Task goal ▸
Begin at the line below that has "none -> black floor lamp [187,200,245,329]" and stop after the line that has "none -> pillow [247,159,294,228]". Please restate only those lines, word for word.

Extracted data entries ▸
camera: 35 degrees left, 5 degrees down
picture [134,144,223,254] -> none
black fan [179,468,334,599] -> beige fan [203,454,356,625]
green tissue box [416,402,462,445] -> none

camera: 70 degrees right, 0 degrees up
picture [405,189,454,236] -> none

==

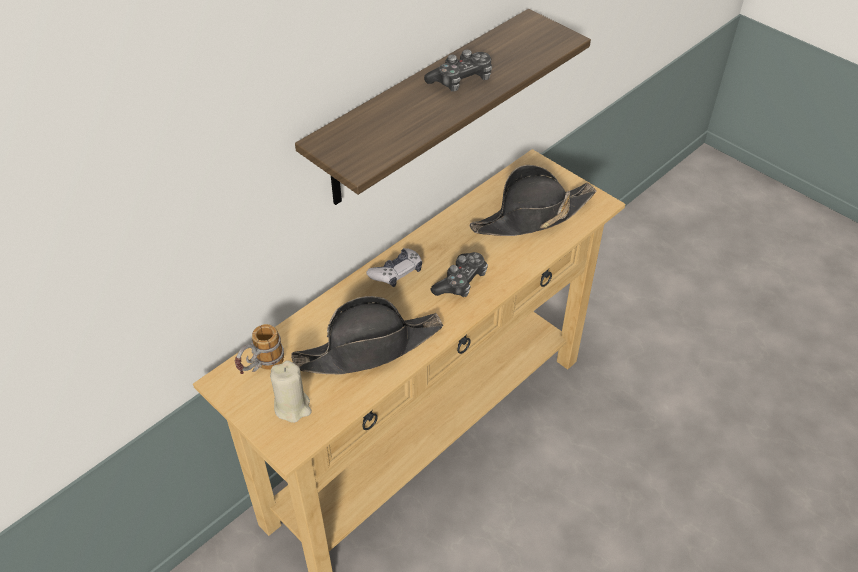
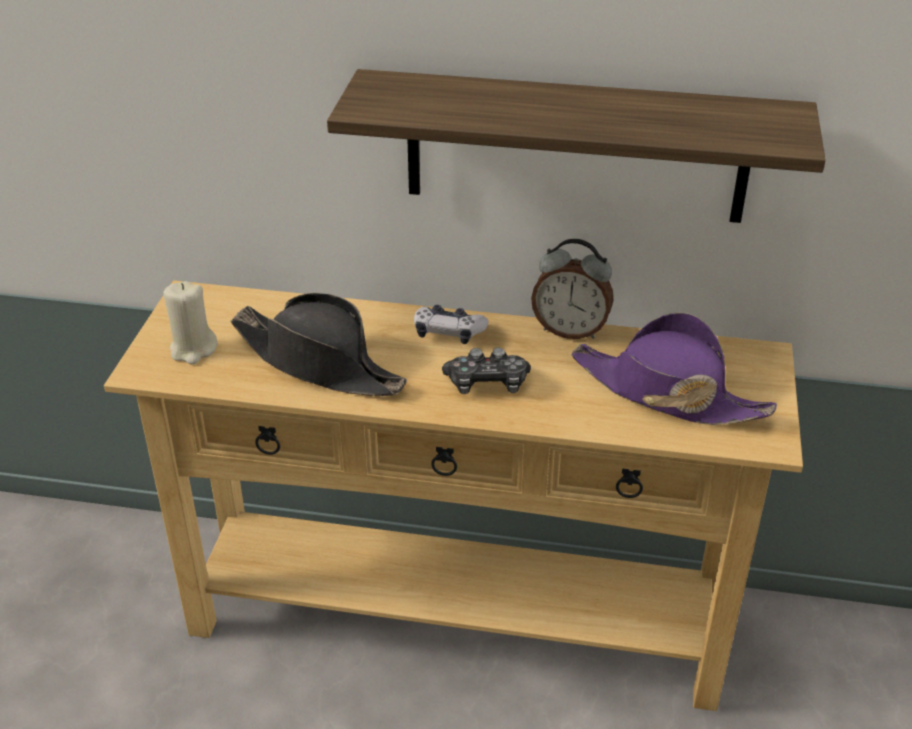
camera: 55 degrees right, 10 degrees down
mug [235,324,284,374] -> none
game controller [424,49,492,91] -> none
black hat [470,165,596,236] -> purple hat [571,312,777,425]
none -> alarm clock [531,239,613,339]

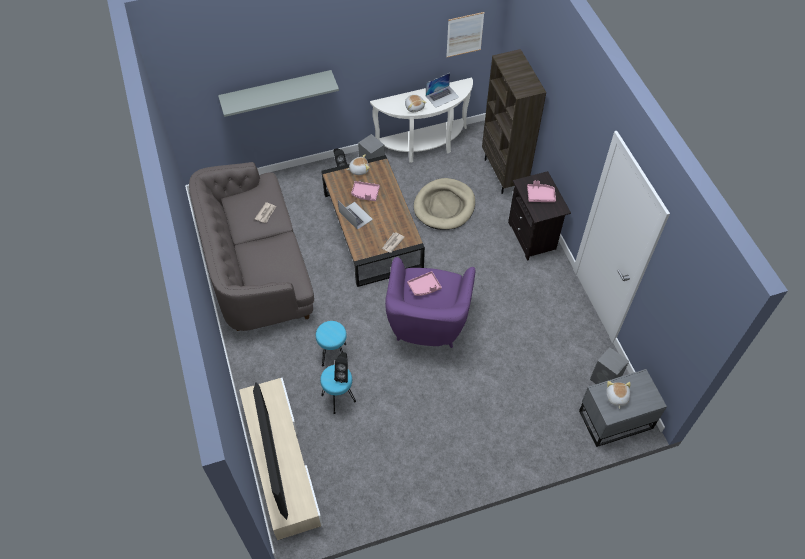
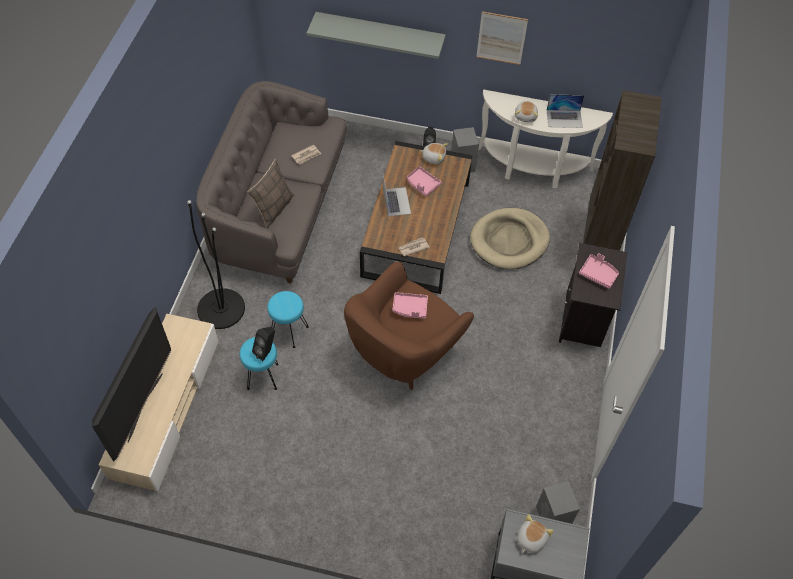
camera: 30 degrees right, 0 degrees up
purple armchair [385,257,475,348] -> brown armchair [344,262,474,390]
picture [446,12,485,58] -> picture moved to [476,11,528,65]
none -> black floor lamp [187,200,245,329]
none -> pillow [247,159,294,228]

Task response ▸
none -> black floor lamp [187,200,245,329]
none -> pillow [247,159,294,228]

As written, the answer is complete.